Wheat thrips (Haplothrips tritici Kurd.) are a monovoltine oligophage of cereals, dominating in agrocenoses of grain crops. Their relative abundance in collections is about 85%. The number of predatory thrips in collections can vary from 3.7 to 6.3%. Wheat thrips have adapted to plants of the cereal family as a habitat and food substrate, but they themselves can serve as a food source for entomophages present in natural ecosystems and agrocenoses.

The development cycle of wheat thrips is closely related to the development phases of grain crops, especially with winter and spring wheat.

As a result of the studies, it was found that adult wheat thrips were present in agrocenoses of winter (wheat, barley, triticale) and spring (wheat, barley) grain crops. Oviposition due to the extended terms of adult hatching was first noted on plants with an early beginning of loosening of the ear involucre, then with the onset of this phase throughout the field, and after earing on lagging plants. The period from the moment the second age larvae leave for wintering from the ears to the transformation into an adult insect lasts about 10 months. For wheat thrips, not only a stable food base is important, but also the coincidence and synchronism of their development with the phenological phases of the host plant. The predatory and striped thrips act as specialized entomophages of wheat thrips.

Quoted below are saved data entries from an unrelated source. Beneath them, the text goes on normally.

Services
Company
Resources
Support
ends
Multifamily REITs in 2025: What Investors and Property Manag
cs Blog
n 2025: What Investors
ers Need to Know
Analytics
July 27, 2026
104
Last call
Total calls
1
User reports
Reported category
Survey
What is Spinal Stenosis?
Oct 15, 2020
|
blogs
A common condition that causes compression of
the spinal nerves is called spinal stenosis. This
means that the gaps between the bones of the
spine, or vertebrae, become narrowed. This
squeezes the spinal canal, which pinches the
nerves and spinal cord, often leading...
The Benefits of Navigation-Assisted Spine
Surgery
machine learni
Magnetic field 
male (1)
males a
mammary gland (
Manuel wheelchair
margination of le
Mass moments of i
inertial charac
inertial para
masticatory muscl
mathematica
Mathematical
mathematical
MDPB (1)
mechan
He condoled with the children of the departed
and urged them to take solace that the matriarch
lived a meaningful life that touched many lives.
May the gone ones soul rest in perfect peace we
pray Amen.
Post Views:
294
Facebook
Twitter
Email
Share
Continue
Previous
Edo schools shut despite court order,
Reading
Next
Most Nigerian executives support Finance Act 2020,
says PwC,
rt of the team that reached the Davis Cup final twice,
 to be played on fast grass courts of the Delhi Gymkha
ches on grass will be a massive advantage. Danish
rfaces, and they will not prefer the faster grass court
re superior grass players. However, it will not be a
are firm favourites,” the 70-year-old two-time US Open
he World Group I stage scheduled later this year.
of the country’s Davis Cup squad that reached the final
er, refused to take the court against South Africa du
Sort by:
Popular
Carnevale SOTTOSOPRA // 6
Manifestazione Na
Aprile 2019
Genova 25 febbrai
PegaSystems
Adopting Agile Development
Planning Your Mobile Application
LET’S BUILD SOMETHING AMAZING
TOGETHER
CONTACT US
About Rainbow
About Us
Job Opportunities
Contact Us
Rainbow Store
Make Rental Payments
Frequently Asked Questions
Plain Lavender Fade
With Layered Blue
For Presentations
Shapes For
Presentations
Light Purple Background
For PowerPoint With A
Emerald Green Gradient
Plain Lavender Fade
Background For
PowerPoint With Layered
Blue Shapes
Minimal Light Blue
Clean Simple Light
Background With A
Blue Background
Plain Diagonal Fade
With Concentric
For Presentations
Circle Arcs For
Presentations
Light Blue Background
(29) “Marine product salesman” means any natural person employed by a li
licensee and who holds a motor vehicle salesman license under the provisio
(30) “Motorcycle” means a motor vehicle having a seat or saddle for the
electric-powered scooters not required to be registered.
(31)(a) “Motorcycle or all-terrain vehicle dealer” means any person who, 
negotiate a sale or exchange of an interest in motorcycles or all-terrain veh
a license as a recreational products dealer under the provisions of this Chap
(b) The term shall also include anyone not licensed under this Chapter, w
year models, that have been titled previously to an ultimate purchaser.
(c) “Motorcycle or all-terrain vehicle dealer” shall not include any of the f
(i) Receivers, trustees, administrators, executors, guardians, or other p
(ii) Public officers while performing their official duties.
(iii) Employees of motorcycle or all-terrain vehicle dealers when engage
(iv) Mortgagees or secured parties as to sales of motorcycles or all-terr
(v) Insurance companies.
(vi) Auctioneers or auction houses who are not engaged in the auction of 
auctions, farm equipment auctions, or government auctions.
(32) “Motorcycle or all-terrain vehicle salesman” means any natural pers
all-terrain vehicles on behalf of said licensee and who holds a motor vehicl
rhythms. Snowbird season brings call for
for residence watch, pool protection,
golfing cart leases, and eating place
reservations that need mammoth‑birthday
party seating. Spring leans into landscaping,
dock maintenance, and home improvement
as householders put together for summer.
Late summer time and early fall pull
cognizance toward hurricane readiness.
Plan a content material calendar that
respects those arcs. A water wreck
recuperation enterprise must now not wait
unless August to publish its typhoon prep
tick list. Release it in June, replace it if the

The maximum number of striped and predatory thrips coincided with the maximum number of adult wheat thrips. Adult thrips feed on the juice of vegetative organs, and larvae feed on the juice of vegetative and generative organs. The harmfulness of wheat thrips and crop losses from them can be significant. Having piercing-sucking mouthparts, wheat thrips sucks cell sap from the tissues of various plant organs. Damage to grain leads to a decrease in its weight, and its degree depends on the region of cultivation of grain crops. The number and distribution of wheat thrips is also influenced by human economic activity, and above all, agrotechnical methods of cultivation. Further study of the dynamics of the abundance of wheat and predatory thrips will allow us to calculate the ratio in relation to a given natural and climatic zone in which predatory thrips can act as regulators of the abundance of wheat thrips.